As the hearings continued, however, the state revised its position and conceded by late October that some changes in protocol were needed. Michael Stainer, director of CDCR's Division of Adult Institutions, testified that the videos could be described as "at best, controlled chaos."

Stainer's concession came after the videos had been played before hushed and sometimes tearful spectators in court. It also followed the Sept. 6 death of Joseph Duran, a mentally ill inmate who breathed through a tube in his throat and died after being pepper-sprayed for refusing to let go of the food port in his cell door, according to an internal review of his death carried out by corrections officials.

Duran's death was not initially part of the court proceeding before Karlton. Inmate attorneys contend that is because they did not learn about the circumstances of his death until The Sacramento Bee contacted them about the incident.

Staff interviews contained in the internal corrections report, obtained by The Bee, revealed Duran yanked out his breathing tube after being doused with pepper spray inside his cell. According to the report, guards refused to remove Duran and decontaminate him despite orders from prison medical staff. He was found dead in his cell at Ione's Mule Creek State Prison seven hours later. Even Duran's parents did not know he had died until they were contacted by The Bee, which published a story on the death in January.

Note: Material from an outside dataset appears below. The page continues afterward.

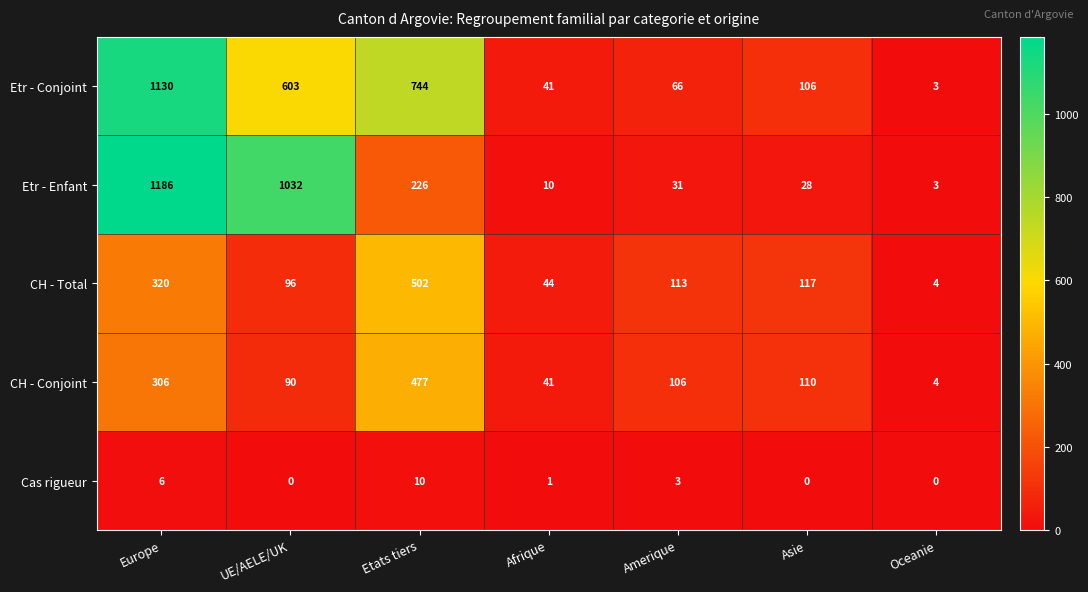

At which label is CH - Conjoint closest to 240?

Europe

Judge Karlton subsequently reopened the hearing to receive evidence about Duran's case. The incident is now under investigation by CDCR officials.

The state has since revised its policies so that guards no longer may use force simply because an inmate refuses to relinquish control of a food port, and Bien said he believed Duran's death played a large role in Karlton's order Thursday.

"The avoidable and preventable death of a mentally ill inmate, with a tracheotomy which restricted his breathing, housed in a licensed mental health unit, after being pepper-sprayed for the 'offense' of not releasing his food port, was one important incident in the evidence considered by Judge Karlton leading to today's ruling," Bien said.

"He specifically noted that defendants had, since the conclusion of the trial, changed their pepper-spray policy to stop the use of pepper spray on an emergency basis based solely on an open food port. He also found that custody must not be permitted to override a medical decision that a prisoner is at risk or needs medical care."

Duran's father, Steven Duran, said in a recent email that he was grateful the policy had been changed. "Joey's death was not in vain," he wrote. He and Duran's mother, Elaine, have filed a wrongful-death claim against the state over their son's death.

The state also has revised the manner in which pepper spray can be deployed, ordering that after an application of spray staffers must wait at least three minutes before applying another blast. The videos showed guards spraying inmates repeatedly and using massive pepper-spray grenades to force them from their cells.

Karlton found that, even with the revisions, more must be done, and ordered prison officials to return to him in 60 days with additional changes to the use of force policies. He also ordered that within 30 days a plan be filed "to limit or eliminate altogether" the practice of placing mentally ill inmates in administrative segregation units if they pose problems that stem from their illness rather than willful infractions.

"You can't use force, harsh confinement and disciplinary measures without dealing with the fact our clients are seriously mentally ill," Bien said. "The state still does not do that."